--- Reading passage ---
--

- Born: 1949 (age 76–77) Sioux Falls, South Dakota, United States
- Education: University of Minnesota (BA), Boston College (MA), Yale School of Drama (MFA)

= Mark Bly =

American dramaturge

Mark Bly (born 1949) is an American dramaturge, educator, and author. After graduating from Yale's Dramaturgy and Dramatic Criticism Program in 1980, Bly worked as a resident dramaturge – then a relatively new position in the United States. He held this position for several of the country's major regional theaters: the Guthrie, Yale Rep, Seattle Rep, Arena Stage, and the Alley. He was the first dramaturge to receive a Broadway dramaturgy credit for his collaboration with director Emily Mann on her play Execution of Justice (1986), During his career, Bly worked as a production dramaturge with a series of major theater artists including Doug Hughes, Garland Wright, Emily Mann and Moisés Kaufman, as well as on the world premieres of works by playwrights Suzan-Lori Parks, Sarah Ruhl and Rajiv Joseph.

--

--- Exercise description ---
According to the Mark Bly biography, what play earned Bly the first Broadway dramaturgy credit given to a dramaturge?

[Data drawn from a collection]
--

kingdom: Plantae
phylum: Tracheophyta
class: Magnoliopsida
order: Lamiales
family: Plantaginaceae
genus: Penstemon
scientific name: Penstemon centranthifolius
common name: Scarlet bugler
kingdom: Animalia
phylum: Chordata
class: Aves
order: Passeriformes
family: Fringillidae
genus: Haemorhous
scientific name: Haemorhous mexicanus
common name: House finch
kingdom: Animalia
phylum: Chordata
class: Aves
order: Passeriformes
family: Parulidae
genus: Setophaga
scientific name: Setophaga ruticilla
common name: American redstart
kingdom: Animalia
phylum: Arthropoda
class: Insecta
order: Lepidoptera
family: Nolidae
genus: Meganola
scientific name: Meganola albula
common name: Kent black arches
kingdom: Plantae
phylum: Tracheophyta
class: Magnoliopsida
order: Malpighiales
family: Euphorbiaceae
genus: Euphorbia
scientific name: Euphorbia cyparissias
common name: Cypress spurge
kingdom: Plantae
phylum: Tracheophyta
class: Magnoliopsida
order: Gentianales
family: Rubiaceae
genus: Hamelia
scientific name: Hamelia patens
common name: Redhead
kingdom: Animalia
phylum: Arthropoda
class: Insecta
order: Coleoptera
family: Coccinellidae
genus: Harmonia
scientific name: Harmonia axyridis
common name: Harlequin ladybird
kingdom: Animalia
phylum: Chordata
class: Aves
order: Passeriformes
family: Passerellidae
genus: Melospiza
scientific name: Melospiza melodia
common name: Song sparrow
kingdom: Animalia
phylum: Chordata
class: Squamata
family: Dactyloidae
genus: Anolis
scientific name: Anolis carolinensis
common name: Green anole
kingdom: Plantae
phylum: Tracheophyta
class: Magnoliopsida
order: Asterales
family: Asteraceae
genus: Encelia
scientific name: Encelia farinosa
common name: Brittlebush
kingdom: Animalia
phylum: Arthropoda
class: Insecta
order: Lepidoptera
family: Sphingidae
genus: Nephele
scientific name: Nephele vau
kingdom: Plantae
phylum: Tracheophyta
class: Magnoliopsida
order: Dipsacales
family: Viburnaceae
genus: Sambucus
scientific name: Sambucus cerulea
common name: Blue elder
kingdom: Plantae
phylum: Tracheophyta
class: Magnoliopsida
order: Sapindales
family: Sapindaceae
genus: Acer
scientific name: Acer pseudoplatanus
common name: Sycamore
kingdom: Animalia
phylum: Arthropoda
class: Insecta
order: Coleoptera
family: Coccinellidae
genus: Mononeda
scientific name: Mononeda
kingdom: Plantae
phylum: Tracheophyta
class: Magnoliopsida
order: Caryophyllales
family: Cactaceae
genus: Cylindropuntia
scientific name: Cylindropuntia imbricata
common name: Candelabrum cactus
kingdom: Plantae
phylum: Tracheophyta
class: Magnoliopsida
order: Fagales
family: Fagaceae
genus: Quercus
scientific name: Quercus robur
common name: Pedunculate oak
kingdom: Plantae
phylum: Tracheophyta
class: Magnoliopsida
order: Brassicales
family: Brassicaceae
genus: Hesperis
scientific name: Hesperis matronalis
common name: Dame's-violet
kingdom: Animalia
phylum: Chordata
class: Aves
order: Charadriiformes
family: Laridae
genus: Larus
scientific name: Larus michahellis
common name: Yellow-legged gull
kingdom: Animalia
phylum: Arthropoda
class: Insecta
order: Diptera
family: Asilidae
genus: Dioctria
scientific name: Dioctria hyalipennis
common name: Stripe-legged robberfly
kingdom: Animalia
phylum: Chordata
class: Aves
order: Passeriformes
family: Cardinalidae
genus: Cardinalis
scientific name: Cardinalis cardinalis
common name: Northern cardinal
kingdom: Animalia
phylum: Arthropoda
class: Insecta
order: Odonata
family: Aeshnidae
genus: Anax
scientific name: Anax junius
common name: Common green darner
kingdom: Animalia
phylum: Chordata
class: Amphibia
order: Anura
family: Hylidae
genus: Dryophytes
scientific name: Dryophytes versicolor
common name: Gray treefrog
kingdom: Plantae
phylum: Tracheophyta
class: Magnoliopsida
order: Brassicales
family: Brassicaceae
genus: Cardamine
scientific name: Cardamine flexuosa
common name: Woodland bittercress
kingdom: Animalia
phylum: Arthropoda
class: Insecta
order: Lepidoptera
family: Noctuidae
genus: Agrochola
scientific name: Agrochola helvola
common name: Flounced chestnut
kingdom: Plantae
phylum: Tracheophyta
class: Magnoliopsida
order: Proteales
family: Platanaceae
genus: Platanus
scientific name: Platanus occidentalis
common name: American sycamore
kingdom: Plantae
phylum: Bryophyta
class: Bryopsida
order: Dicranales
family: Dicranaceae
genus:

--

--- Finished task ---
Execution of Justice (1986), by director Emily Mann.